Supreme Court delays execution of Alabama man convicted of killing Cullman motel clerk
Published 6:00 pm Thursday, February 22, 2018
- Doyle Lee Hamm
MONTGOMERY, Ala. — The U.S. Supreme Court has delayed the lethal injection of an Alabama inmate as it considers his request to block the execution.
Justices issued the temporary stay at 6 p.m. Thursday, the same time that Doyle Lee Hamm was scheduled to be executed. The court will decide later whether to let the execution proceed Thursday evening.
Hamm’s attorney argued that lymphoma and past drug use have damaged his veins too much for a lethal injection. Alabama prison officials have told the courts that they plan to connect the intravenous line to usable veins in Hamm’s lower extremities.
Hamm was convicted in the 1987 killing of motel clerk Patrick Cunningham. Cunningham was shot once in the head while working an overnight shift at a Cullman motel. Police said $410 was taken during the robbery. Hamm gave police a confession and he was convicted after two accomplices testified against him in exchange for being allowed to plead guilty to lesser offenses, according to court documents.

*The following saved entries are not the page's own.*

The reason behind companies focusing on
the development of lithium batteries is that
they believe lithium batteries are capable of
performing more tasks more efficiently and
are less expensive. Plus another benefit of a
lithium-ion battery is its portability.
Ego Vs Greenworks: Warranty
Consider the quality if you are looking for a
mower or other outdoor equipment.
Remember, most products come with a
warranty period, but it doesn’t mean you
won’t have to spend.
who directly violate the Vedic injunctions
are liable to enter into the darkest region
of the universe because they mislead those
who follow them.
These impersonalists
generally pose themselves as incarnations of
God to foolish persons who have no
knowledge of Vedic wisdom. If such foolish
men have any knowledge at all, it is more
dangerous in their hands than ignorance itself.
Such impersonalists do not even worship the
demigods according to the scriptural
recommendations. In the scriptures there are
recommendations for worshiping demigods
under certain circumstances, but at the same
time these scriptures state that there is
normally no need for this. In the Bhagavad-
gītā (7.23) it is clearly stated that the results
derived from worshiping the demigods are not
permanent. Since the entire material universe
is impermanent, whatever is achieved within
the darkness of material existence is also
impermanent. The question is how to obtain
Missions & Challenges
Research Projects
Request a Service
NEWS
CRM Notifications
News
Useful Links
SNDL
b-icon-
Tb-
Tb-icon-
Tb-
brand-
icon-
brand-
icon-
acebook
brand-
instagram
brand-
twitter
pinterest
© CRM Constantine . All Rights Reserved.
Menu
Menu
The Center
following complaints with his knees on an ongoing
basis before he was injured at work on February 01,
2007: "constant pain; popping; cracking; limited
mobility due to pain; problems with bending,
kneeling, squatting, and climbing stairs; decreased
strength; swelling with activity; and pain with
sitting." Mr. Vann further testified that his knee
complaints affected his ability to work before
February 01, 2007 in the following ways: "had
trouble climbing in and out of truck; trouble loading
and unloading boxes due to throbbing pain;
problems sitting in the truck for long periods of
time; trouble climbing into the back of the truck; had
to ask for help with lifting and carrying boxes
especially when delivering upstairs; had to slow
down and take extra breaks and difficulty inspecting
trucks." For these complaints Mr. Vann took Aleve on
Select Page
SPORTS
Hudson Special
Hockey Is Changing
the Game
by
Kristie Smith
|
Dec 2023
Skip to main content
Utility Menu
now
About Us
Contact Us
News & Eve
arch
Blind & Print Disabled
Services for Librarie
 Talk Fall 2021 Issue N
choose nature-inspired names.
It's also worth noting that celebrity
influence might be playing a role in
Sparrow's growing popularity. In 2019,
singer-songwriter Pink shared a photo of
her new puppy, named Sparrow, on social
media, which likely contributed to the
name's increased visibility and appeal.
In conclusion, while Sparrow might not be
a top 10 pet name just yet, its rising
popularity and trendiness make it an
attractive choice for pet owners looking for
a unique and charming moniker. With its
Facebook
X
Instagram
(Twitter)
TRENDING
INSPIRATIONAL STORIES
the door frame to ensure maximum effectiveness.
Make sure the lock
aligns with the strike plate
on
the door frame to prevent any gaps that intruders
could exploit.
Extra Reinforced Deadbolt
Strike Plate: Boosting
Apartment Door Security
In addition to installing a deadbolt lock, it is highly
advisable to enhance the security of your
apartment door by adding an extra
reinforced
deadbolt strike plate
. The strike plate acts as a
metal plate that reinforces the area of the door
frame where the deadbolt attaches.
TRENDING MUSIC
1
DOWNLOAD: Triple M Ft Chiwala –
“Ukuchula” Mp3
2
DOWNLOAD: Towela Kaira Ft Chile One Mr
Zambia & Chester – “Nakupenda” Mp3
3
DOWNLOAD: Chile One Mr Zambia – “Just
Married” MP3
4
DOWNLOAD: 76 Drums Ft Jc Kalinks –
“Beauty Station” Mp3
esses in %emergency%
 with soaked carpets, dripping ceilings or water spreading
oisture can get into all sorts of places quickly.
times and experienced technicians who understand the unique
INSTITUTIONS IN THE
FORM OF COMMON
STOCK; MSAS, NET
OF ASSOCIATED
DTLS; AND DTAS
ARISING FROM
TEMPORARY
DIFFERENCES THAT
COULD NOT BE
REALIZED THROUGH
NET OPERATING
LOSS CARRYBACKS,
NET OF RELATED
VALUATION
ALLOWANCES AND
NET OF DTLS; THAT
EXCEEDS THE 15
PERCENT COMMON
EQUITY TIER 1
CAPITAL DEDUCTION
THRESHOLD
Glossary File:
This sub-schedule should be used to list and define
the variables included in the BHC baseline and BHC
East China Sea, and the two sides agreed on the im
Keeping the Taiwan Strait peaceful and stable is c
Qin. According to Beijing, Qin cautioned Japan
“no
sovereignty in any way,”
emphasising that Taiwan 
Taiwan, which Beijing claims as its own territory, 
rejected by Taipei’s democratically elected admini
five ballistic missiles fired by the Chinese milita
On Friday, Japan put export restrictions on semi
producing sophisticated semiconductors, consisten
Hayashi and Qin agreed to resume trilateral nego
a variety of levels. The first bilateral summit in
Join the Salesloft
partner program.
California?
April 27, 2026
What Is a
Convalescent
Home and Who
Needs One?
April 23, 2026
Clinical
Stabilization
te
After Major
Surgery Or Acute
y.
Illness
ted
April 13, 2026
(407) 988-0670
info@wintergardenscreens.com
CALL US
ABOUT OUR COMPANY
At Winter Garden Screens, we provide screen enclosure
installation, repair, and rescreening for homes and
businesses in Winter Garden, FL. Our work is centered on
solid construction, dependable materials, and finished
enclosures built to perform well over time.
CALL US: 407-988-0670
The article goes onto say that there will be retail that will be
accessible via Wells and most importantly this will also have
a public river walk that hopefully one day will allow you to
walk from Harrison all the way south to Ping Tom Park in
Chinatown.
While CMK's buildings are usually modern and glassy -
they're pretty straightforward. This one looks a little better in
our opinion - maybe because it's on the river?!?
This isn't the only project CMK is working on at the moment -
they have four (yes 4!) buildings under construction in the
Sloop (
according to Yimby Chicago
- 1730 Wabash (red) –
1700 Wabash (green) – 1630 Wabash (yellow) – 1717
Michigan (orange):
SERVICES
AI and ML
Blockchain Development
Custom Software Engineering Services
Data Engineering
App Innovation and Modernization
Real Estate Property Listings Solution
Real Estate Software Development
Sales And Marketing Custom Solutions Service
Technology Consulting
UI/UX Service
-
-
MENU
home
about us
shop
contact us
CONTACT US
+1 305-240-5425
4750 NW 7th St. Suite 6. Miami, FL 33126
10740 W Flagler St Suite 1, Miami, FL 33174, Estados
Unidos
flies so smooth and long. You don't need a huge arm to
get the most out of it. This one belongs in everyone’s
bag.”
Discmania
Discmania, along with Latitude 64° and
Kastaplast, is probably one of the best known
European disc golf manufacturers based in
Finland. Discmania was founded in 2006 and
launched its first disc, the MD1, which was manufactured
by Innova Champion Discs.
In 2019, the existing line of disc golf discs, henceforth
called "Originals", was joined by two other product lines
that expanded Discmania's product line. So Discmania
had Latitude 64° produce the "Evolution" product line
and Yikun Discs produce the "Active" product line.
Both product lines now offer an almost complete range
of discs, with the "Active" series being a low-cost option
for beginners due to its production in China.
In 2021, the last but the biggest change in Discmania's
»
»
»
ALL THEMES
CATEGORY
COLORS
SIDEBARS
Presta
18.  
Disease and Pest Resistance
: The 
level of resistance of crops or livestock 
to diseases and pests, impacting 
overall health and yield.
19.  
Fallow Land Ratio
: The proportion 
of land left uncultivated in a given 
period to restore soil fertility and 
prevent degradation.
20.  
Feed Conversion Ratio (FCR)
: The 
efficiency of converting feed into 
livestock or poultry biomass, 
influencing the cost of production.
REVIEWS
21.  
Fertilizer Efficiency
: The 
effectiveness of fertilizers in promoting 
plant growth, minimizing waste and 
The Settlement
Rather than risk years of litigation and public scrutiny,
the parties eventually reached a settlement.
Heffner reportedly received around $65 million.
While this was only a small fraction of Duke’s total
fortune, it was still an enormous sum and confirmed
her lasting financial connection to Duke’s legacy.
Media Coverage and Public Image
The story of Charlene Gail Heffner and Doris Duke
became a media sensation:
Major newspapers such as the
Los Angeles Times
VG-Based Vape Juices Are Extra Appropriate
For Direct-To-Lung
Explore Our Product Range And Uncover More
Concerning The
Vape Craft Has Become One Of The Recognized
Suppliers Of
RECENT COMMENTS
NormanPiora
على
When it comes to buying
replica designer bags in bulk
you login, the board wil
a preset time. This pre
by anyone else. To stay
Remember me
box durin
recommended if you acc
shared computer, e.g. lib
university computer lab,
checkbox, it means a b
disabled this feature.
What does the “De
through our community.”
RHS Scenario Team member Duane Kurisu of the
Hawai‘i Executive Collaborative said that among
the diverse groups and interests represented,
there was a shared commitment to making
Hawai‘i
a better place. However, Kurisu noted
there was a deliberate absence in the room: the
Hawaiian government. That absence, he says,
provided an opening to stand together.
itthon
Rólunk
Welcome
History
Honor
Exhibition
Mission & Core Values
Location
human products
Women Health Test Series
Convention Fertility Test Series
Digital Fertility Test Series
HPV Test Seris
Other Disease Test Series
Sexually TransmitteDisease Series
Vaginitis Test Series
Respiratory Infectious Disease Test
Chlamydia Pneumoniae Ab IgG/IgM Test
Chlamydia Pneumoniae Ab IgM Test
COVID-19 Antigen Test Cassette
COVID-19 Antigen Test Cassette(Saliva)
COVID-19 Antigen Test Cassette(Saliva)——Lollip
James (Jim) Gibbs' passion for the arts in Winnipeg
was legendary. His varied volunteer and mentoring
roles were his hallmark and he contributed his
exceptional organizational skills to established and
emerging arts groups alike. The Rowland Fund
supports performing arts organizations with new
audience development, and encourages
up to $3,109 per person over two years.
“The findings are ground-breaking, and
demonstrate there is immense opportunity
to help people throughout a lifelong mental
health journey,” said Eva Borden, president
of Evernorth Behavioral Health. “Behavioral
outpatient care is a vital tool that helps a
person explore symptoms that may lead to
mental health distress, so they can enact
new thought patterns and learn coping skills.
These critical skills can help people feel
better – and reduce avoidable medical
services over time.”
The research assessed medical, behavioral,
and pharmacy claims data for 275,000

The state of Hamm’s health, and veins, were the subject of court filings as his attorney sought to stop the execution and the state argued it should proceed.
His attorney said Hamm’s veins had been severely compromised from cancer, hepatitis C and former drug use and there was a significant risk the injection of large quantities of lethal drugs would blow out his vein during the execution.
Bernard Harcourt, Hamm’s attorney, wrote that Hamm’s health problems increase the “chances of a botched, painful, and bloody execution.”
Hamm was diagnosed with B-cell lymphoma in 2014. His attorney argued there was evidence that the blood cancer had progressed, while the state contended he was in remission.
State prison officials told courts last week that they intended to connect the line to a vein in his hips, legs or feet after a medical review ordered by a federal judge found that Hamm had no easily usable veins in his upper extremities.
The Alabama attorney general’s office argued that the execution should proceed.
“It has been established that he has sufficiently large, unobstructed veins for a lethal injection,” state attorneys wrote in a response filed with the U.S. Supreme Court.
Executions are also scheduled to take place Thursday in Texas and Florida.
Thomas “Bart” Whitaker, 38, is on death row for masterminding the fatal shootings of his mother and brother at their suburban Houston home in 2003. Whitaker’s father, Kent, says he forgives his son, and the state parole board recommended that Gov. Greg Abbott commute the sentence to life in prison. But Abbott is free to let the death sentence be carried out.
In Florida, barring a last-minute stay, 47-year-old Eric Scott Branch will be put to death by lethal injection in the 1993 rape and fatal beating of a college student. Branch was sentenced under Florida’s old capital punishment system, which was ruled unconstitutional by the U.S. Supreme Court. However, the Florida Supreme Court ruled that the state’s new system of sentencing does not apply to inmates sentenced to death before 2002.